Screen Writers Guild President Runs For Congress

Thornton Delehanty interviewed Emmet Lavery, president of the Screen Writers Guild, who was running for Congress in the Democratic primary in California. Lavery had written “The Magnificent Yankee,” currently playing on Broadway. His screenplays included “Hitler's Children.”

Lavery actually had political credentials. As a young man, he served four years as president of the Board of Aldermen in his hometown, Poughkeepsie, NY, where both his father and uncle had been involved in city politics. He had practiced law after his graduation from Fordham Law. Lavery said he had forbidden the union from endorsing his campaign, although a number of prominent screenwriters were on his campaign committee.

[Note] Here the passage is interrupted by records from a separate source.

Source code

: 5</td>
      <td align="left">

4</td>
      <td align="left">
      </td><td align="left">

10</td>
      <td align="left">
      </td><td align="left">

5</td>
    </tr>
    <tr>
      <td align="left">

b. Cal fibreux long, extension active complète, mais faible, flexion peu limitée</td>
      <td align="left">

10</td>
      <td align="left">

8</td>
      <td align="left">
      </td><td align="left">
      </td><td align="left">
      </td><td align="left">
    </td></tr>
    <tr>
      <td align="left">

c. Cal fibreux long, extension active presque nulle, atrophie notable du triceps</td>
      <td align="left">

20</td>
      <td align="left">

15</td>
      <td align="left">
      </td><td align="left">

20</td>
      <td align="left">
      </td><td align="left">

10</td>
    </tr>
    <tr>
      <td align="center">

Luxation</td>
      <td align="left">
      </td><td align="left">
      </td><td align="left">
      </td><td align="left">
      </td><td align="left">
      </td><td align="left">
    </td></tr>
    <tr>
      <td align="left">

He was running as a progressive. While he supported freedom from censorship and stronger copyright protection, he insisted he was not making show business concerns a focus of his campaign. He supported civilian control of atomic research. He also supported the United Nations, extension of the Fair Employment Practices Commission, old age security and a win the peace program.

Lavery considered himself a devout Catholic from the Social Justice wing of the church. This did not make him immune from the virulent red-baiting going on at this time in California, which had its own Un-American Activities Committee in 1946. He lost the election in which he had the support of much of the prominent figures of the Hollywood activist left. Two years later both the Communists and the Rabid Right vilified him for disassociating himself and the Guild from the Party on one hand, while opposing the House Un-American Activities Committee on the other.